The Gallery’s website has a wealth of behind-the-scenes content, including a look at conservation work they’ve done on some of the collection. I’d have loved to see more of that alongside the paintings themselves – or even in a separate exhibition space. I want to learn things, not just look at pretty stuff! 

I also found that the signposting around the galleries was nowhere near as clear as it could have been. This is likely partly because of the refurbishment work that’s happening around the building, meaning a lot of the paintings have been moved from their usual homes to remain on display, but it definitely isn’t the sole reason. In my attempts to locate the da Vinci, I found myself doing multiple loops of the same set of rooms, coming back in from a different direction every time and having to take a moment to find my bearings. 

I didn’t find the da Vinci. 

On my last visit to Trafalgar square before this one, I have a clear memory of sitting on the wall outside the gallery, waiting for a friend and watching everyone leaving with big smiles on their faces. At the time, I assumed it was because they’d had a great time, and of course it piqued my interest in visiting. On reflection, I wonder how many of them were beaming simply because they’d finally managed to locate the exit.

It only took me three circuits – which involved going both down and back up a flight of stairs – before I managed to find the door that led me back to the real world. There’s a crucial sign missing at an almost-hidden turning, and if you miss it, you’ll end up back where you started again. I was starting to think I’d never again see the light of day, and I’d have to move in to one of the galleries permanently. 

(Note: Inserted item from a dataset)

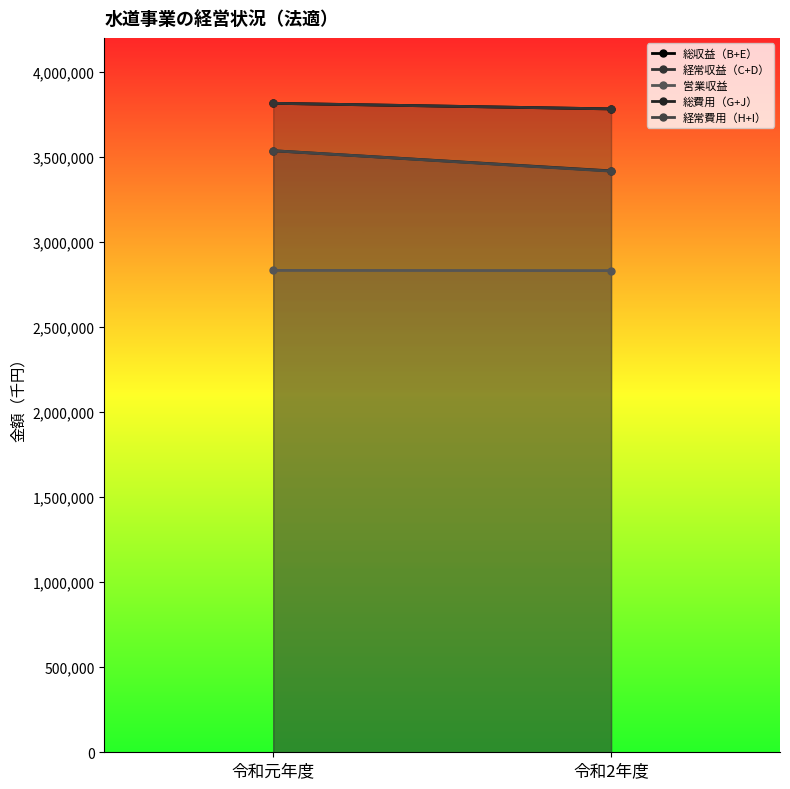

What is the greatest value displayed?

3815437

The cafe was eye-wateringly expensive, even by London standards – I spotted bottles of juice for nearly £6, and the very small slices of cake were about the same. The coffee and chocolate & banana muffin I plumped for were fine, but not quite good enough to justify the hefty price tag. It was also hotter than the bowels of Hades in the coffee shop area – it wasn’t a particularly chilly day, so there really wasn’t a need for what seemed like industrial-strength heating, and it made for quite an uncomfortable pit-stop. 

I honestly think I didn’t even scratch the surface on my visit. Had there been more information around, and better signage, I’d have happily spent longer. Because things had been moved around, I’m not certain just how much I missed, but I know I didn’t get to see any da Vinci. Which is a shame, because I was really excited to see if I could decipher all the secret codes that are absolutely, definitely hidden in the paintings. 

Despite my mixed feelings, it’s a big yes. It feels like a humongous privilege to be able to see so many incredible works of art in one place – and even more so when it’s free. There’s definite scope for improvement, but it’s definitely worth a visit. 

At the time of posting this, it’s almost a month since my visit, and I’m getting a definite longing to go back for another visit. With the benefit of this visit to adjust my expectations, a map, and the guidebook I found at my local charity bookshop, I think I’ll get more out of it the second time. I’ll also plan to do it in smaller doses whenever I’m in the area,  just doing one or two rooms at a time, so I don’t succumb to art fatigue again. 

The small(ish) print: This is one in an occasional series of reviews of places I’ve visited under my own steam, with my own money. I’ve done my best to make sure everything’s accurate at the time of writing, and all the opinions are mine.